The crimes you are about to hear have all been specially committed for this blog. Here to tell you a story with the aid of smoke-glass ear-trumpet and reconditioned head is yours truly:
I remember when it all started. At the time I was asleep in my electrified elephant hammock, when through the pigeonhole flew a carrier pigeon. There was something strapped to its leg - it was a postman.
He began to play the pontiff and started to get to the bottom of the Myth of Sisyphus. “Life is veritably absurd, sir. So it is even more absurd to counteract it; instead we should engage in fetching breath and reconcile the fact that we live in a world without purpose.” This advice was none too soon, for I had been contemplating the efforts of humanity to find meaning in the universe. In fact I was beginning to become certain that no such meaning exists, at least in relation to humanity.
In other words, meaning is humanly impossible, even though there may be some inherent meaning in the universe. It is just not within our reach. This was made clear when my postman enlightened me to the confrontation between man’s desire for significance, meaning, and clarity, and the word-bound, cryospheric universe. This is when I had my “Ah Ha” moment. There are specific experiences that evoke the notion of absurdity. When we encounter them, we are taking a leap of faith, so to speak, to acceptance. And when we do, we are acting with the “virtue of the absurd,” as Johannes de Silentio said.
This faith has no expectations. It is flexible and set into motion by our notions. So this got me thinking about where my notion of the absurd came from. My first tutors were Monty Python’s Flying Circus. Recent absurdist trends in television comedy are now referred as being "Pythonesque." Through them I discovered the ludicrous arising out of the improbable or distressing; usually where the defect or weakness was of man’s own seeking. With the Python's comedy, the more the incredible the effrontery, the greater the joke.
How can I apply this today? Well all I have to do is to pay attention to what is happening in the world. By the time Paul Bremer, the American pro consul in Baghdad left his post, $8.8bn had disappeared. Americans overseeing cash handouts in Iraq could not adequately account for the money, according to an audit by a government watchdog.
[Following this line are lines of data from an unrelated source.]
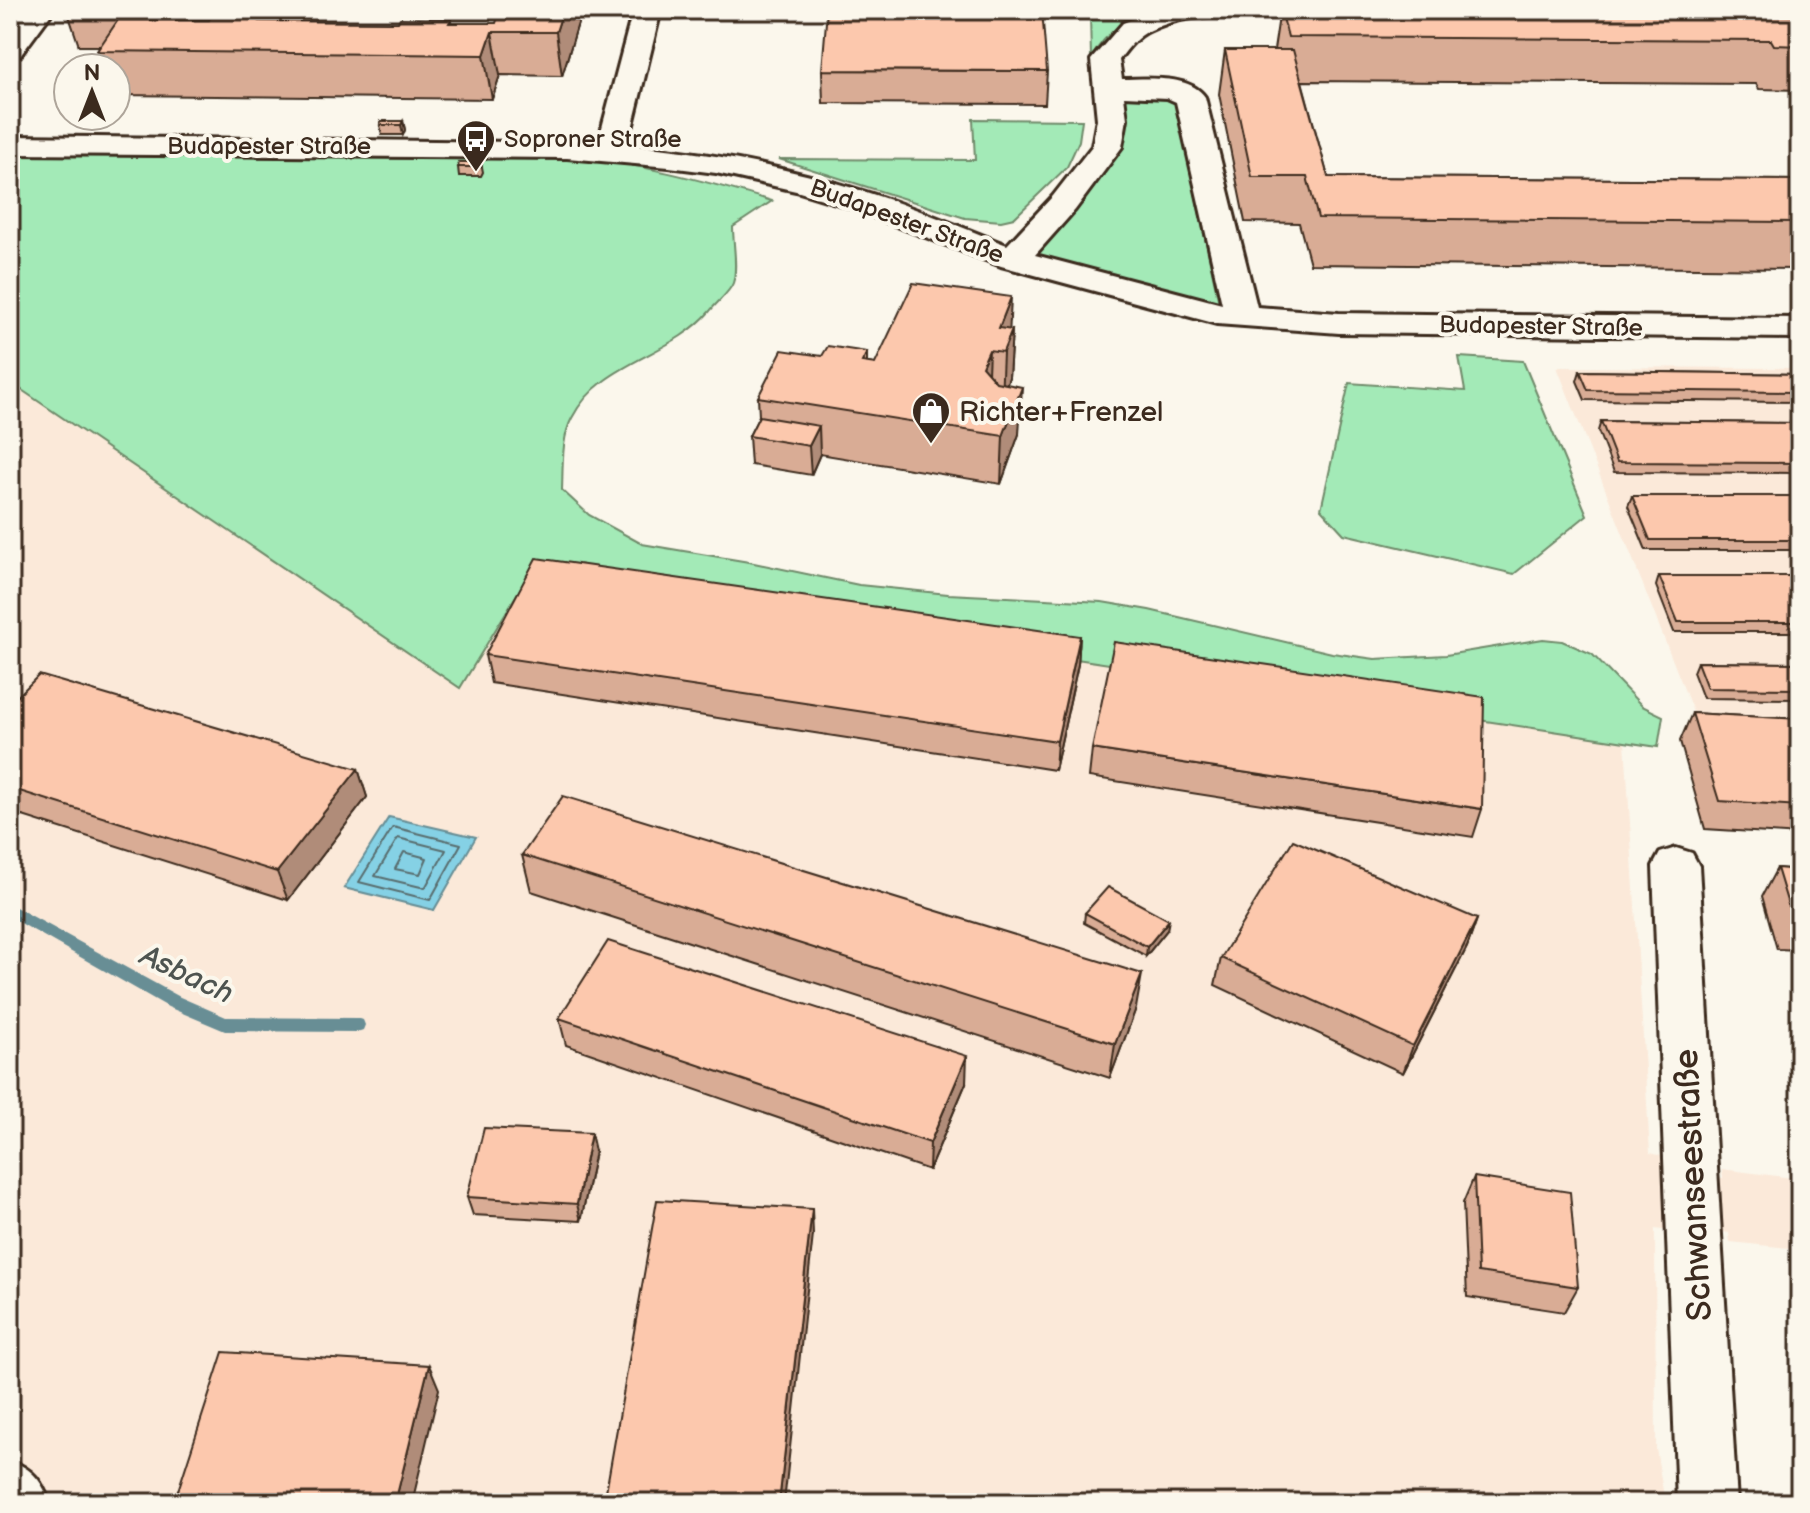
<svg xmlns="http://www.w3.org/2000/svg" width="1810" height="1513" font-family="'Balsamiq Sans',sans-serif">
	<rect width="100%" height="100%" fill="#fbf7ec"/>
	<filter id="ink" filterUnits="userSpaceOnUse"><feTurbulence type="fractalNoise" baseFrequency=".0125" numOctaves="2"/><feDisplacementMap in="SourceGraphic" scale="16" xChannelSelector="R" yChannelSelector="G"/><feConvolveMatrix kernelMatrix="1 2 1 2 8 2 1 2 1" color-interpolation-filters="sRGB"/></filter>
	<g filter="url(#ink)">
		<g fill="#fbe9d9">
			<polygon points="1557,367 1800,368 1800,723 1697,722"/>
			<polygon points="10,382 459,688 528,576 1625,741 1650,1153 1667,1157 1667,1164 1723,1178 1722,1169 1800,1179 1800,1249 1730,1242 1729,1233 1669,1222 1670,1231 1655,1229 1656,1449 1665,1503 10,1503"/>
		</g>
		<g fill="#a3eab7" stroke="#6f8a6a" stroke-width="2">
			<path d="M 1160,10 C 1128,17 1108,29 1091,58 L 1090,13 Z"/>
			<polygon points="1122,95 1174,96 1219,303 1033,257"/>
			<polygon points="973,119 1082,120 1079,141 1067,167 1014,218 1001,221 965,218 779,159 975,160"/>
			<path d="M 10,152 L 563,156 C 636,162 702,180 772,201 L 733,227 C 733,243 738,268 733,283 C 730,292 716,303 710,311 C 671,357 601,361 572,418 C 561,438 563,468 562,490 L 589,515 L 642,544 L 749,562 L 859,585 L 948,594 L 1102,602 L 1149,610 L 1332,653 L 1375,659 L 1446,655 L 1543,639 L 1562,641 L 1592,654 L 1642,706 L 1663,716 L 1658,747 L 528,576 L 460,688 L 10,382 Z"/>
			<polygon points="1459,357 1523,361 1587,515 1514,574 1344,534 1321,509 1349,383 1465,391"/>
		</g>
		<polygon fill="#85d1e5" stroke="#678e95" stroke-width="2" points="389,817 476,837 434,910 344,888"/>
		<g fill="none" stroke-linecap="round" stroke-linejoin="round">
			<g stroke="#596d6e" stroke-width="2">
				<polygon points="393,827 461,844 430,900 359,882"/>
				<polygon points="398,838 446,850 425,888 375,876"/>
				<polygon points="404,852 427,858 420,874 395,869"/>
			</g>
			<polygon fill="#678e95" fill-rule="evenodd" points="10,904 180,997 226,1017 357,1018 363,1020 365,1025 363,1030 357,1032 225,1031 168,1007 10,917"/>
			<g stroke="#3b2a1e" stroke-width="6">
				<g id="minor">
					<polygon points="26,10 54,10 20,56 10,59 10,31"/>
					<path d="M 633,10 L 661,10 L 628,145 C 708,152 786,167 863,191 C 912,206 960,227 1007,245 L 1053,196 L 1092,146 L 1097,119 L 1091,60 L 1123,23 L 1156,10 L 1352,10 L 1349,17 L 1339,19 C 1284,18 1201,5 1151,30 C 1137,36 1128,48 1119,60 L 1122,79 C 1147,79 1189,74 1205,97 L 1257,307 L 1339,313 L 1800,318 L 1800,338 L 1339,333 L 1217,324 L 1001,266 L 845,206 L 796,191 L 716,173 L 669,167 L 567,158 L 10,154 L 10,136 L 598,143 ZM 1124,96 L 1167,98 L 1176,102 L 1222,304 L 1035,255 L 1075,210 L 1122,147 L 1127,119 Z"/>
					<polygon points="1684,10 1800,10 1800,21 1696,20 1686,18"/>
					<polygon points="1676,848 1692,853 1699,866 1737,1503 1677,1503 1653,866 1660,853"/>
					<path d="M 10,1460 C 34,1470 41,1480 50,1503 L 10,1503 Z"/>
				</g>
			</g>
			<use href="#minor" fill="#fbf7ec" fill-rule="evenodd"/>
		</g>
		<g fill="#d9ac95" stroke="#3b2a1e" stroke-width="2">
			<polygon points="67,10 172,10 166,20 398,22 451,19 451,23 496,23 582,10 562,76 500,75 492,99 116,95 116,68 102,68 97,51 101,46 79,46"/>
			<polygon points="1280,10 1596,10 1800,16 1800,90 1759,89 1756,84 1302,81 1328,177 1800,180 1800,269 1310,264 1299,223 1245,222 1219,94 1225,50 1274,50"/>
			<polygon points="822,70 1047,71 1045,104 823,103"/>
			<polygon points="403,121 405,130 403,135 382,135 380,125"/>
			<polygon points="481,162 483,172 481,176 459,176 458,167"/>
			<polygon points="1012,330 1009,377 1007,384 1019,434 1001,484 820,454 811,475 751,465 749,436 759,416 758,397 822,356 867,352 867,363 875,364"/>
			<polygon points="1580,371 1800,374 1800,402 1585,400 1577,381"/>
			<polygon points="1601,421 1800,423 1800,473 1614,472 1598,431"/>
			<polygon points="1632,496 1800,496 1800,550 1646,550 1628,506"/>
			<polygon points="1659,576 1800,576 1800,632 1674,632 1656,586"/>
			<polygon points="1080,636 1078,664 1055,770 491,683 485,655"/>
			<polygon points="1697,662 1800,663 1800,699 1703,698 1693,672"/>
			<polygon points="10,704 358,769 367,797 288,900 10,812"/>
			<polygon points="1692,713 1800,719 1800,835 1705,829 1680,741"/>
			<polygon points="1092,749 1482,809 1473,837 1089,777"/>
			<polygon points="522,855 1136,1008 1110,1078 531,891"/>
			<polygon points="1777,868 1800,870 1800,950 1777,949 1762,896"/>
			<polygon points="1085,913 1167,930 1146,956 1084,923"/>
			<polygon points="1477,919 1467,947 1403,1073 1215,985 1221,958"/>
			<polygon points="559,1018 966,1083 929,1170 566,1045"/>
			<polygon points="595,1151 581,1221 473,1215 467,1197"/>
			<polygon points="1474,1177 1578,1287 1564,1312 1467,1297 1463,1203"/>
		</g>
		<g fill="#b08c79" stroke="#3b2a1e" stroke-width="2">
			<polygon points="131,10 151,10 155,25 142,46"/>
			<polygon points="158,10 172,10 163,25"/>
			<polygon points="563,10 582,10 562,76 556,32"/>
			<polygon points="492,32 500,75 492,99 484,55"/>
			<polygon points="403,121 405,130 403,135 401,125"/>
			<polygon points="1011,297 1009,338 1012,330 1009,377 1001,400 1003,352 999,328"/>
			<polygon points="989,350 987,398 982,366"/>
			<polygon points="1022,387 1019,434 1001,484 1003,436"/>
			<polygon points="819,426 820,454 811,475 809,446"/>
			<polygon points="1080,636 1078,664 1055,770 1057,741"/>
			<polygon points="358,769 367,797 288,900 277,872"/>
			<polygon points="1477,919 1467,947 1403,1073 1413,1046"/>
			<polygon points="1169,920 1167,930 1146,956 1147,947"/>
			<polygon points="1142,974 1136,1008 1110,1078 1115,1044"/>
			<polygon points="967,1056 966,1083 929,1170 930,1143"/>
			<polygon points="591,1133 595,1151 581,1221 577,1204"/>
			<polygon points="812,1209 813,1235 784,1503 779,1503"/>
			<polygon points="429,1365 439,1389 412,1503 395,1503"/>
		</g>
		<g fill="#fcc8ad" stroke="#3b2a1e" stroke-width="2">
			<polygon points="500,10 563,10 556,32 492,32 484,55 97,51 118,20 209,20 211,16 261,16 259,21 398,22 400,18 451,19 449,23 496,23"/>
			<polygon points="827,10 1042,10 1047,71 822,70"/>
			<polygon points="1281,10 1752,11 1755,15 1800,16 1800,46 1774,45 1771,40 1288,37"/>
			<polygon points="1225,50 1293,50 1328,177 1800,180 1800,222 1318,218 1307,177 1252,177"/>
			<polygon points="381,121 403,121 401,125 380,125"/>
			<polygon points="459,162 481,162 480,167 458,167"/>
			<polygon points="913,283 1011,297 999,328 1012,330 1003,352 989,350 982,366 996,382 1022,387 1003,436 758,397 782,350 822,356 828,346 867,352 862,362 875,364"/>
			<polygon points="1580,371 1800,374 1800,392 1588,390"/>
			<polygon points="759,416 819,426 809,446 749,436"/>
			<polygon points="1601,421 1800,423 1800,463 1617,462"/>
			<polygon points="1632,496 1800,496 1800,540 1650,540"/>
			<polygon points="536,558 1080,636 1057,741 485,655"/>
			<polygon points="1659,576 1800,576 1800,622 1678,622"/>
			<polygon points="1114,642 1484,697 1482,809 1092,749"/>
			<polygon points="1697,662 1800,663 1800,689 1707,688"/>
			<polygon points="39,675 358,769 277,872 10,788 10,704"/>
			<polygon points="1692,713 1800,719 1800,806 1719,801"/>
			<polygon points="563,796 1142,974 1115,1044 522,855"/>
			<polygon points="1293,840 1477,919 1413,1046 1221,958"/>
			<polygon points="1777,868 1800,870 1800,921 1793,921"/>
			<polygon points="1108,887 1169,920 1147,947 1085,913"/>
			<polygon points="608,941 967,1056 930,1143 559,1018"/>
			<polygon points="484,1128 591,1133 577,1204 467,1197"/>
			<polygon points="1474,1177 1570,1192 1578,1287 1478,1272"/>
			<polygon points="657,1200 812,1209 779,1503 604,1503"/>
			<polygon points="223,1352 429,1365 395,1503 174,1503"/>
		</g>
	</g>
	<defs>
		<g id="bus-pin" transform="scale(2)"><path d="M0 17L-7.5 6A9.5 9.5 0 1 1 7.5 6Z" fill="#3b2a1e" stroke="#fbf7ec"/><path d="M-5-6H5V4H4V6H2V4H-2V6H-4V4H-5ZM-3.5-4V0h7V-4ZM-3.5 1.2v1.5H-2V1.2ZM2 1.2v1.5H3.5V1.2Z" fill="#fff"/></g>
		<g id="shop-pin" transform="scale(2)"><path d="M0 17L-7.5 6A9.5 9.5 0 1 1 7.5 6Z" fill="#3b2a1e" stroke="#fbf7ec"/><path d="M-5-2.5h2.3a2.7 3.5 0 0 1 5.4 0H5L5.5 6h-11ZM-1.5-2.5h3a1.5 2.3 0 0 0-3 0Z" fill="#fff"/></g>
	</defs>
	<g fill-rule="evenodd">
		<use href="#bus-pin" x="476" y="139"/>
		<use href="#shop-pin" x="931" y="411"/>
	</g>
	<g text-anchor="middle" stroke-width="8" stroke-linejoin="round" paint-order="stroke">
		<g font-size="24" fill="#3b2a1e" stroke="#fbf7ec" text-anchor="start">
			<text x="504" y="147">Soproner Straße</text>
		</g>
		<g font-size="24" fill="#3b2a1e" stroke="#fbf7ec">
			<text x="269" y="154">Budapester Straße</text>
			<text transform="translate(907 221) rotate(20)" y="8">Budapester Straße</text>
			<text transform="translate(1541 326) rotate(1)" y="8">Budapester Straße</text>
		</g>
		<g font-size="28" fill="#3b2a1e" stroke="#fbf7ec" text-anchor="start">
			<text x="959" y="421">Richter+Frenzel</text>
		</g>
		<g font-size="30" font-style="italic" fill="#4e5450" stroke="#fbf7ec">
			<text transform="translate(187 974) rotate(25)" y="10">Asbach</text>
		</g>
		<g font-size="34" fill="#3b2a1e" stroke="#fbf7ec">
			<text transform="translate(1692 1185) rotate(-93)" y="12">Schwanseestraße</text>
		</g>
	</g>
	<rect width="1810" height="1513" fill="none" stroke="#fbf7ec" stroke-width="40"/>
	<rect x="20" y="20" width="1770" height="1473" fill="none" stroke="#3b2a1e" stroke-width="3" filter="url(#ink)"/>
	<g transform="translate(92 92)"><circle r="38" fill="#fbf7ec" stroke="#aea59a" stroke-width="2"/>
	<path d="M0-6L14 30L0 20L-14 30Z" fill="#3b2a1e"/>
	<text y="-12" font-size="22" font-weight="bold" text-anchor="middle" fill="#3b2a1e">N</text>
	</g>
</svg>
One official said, on the condition of anonymity, “The worse-case scenario is that someone took it home.”
Do you think?
Here’s another one—The Denver Police had kept files on 3,200 people and 208 organizations who could pose possible security risks. It was discovered by The American Civil Liberties Union that the American Friends Service Committee was one of these groups under surveillance. Guess what? They are a Quaker pacifist organization. I imagine that their subversive prayer and potluck meetings deserved recognition.
Keeping in comic character is consistency in absurdity. Doesn’t it sound a little bit like our current administration? They have a determined and laudable attachment to the incongruous and singular.
At least in comedy the devotion to nonsense, and enthusiasm about trifles, is highly affective as a moral lesson. And this, as we know, is one of the striking weaknesses and greatest amusements of our nature.
It is through my devotion to absurdity that I have been able to understand our President’s morphemics. A common element of surreal humor is the non-sequitur, in which one statement is followed by another with no logical progression. Yes, I guess I do know what you’re saying Gov.
But, does your administration have problems communicating with one another, and is their language oftentimes ludicrous? And, following the cyclical pattern, is your administration going to end in the same state it began in, with nothing really changed? Well, we're WAITING.
As Samuel Beckett said, " What doI know about man's destiny? I could tell you more about radishes."
(The beginning of this essay was borrowed from The Whistling Spy Enigma—The Goon Show, broadcast 9-28-54.)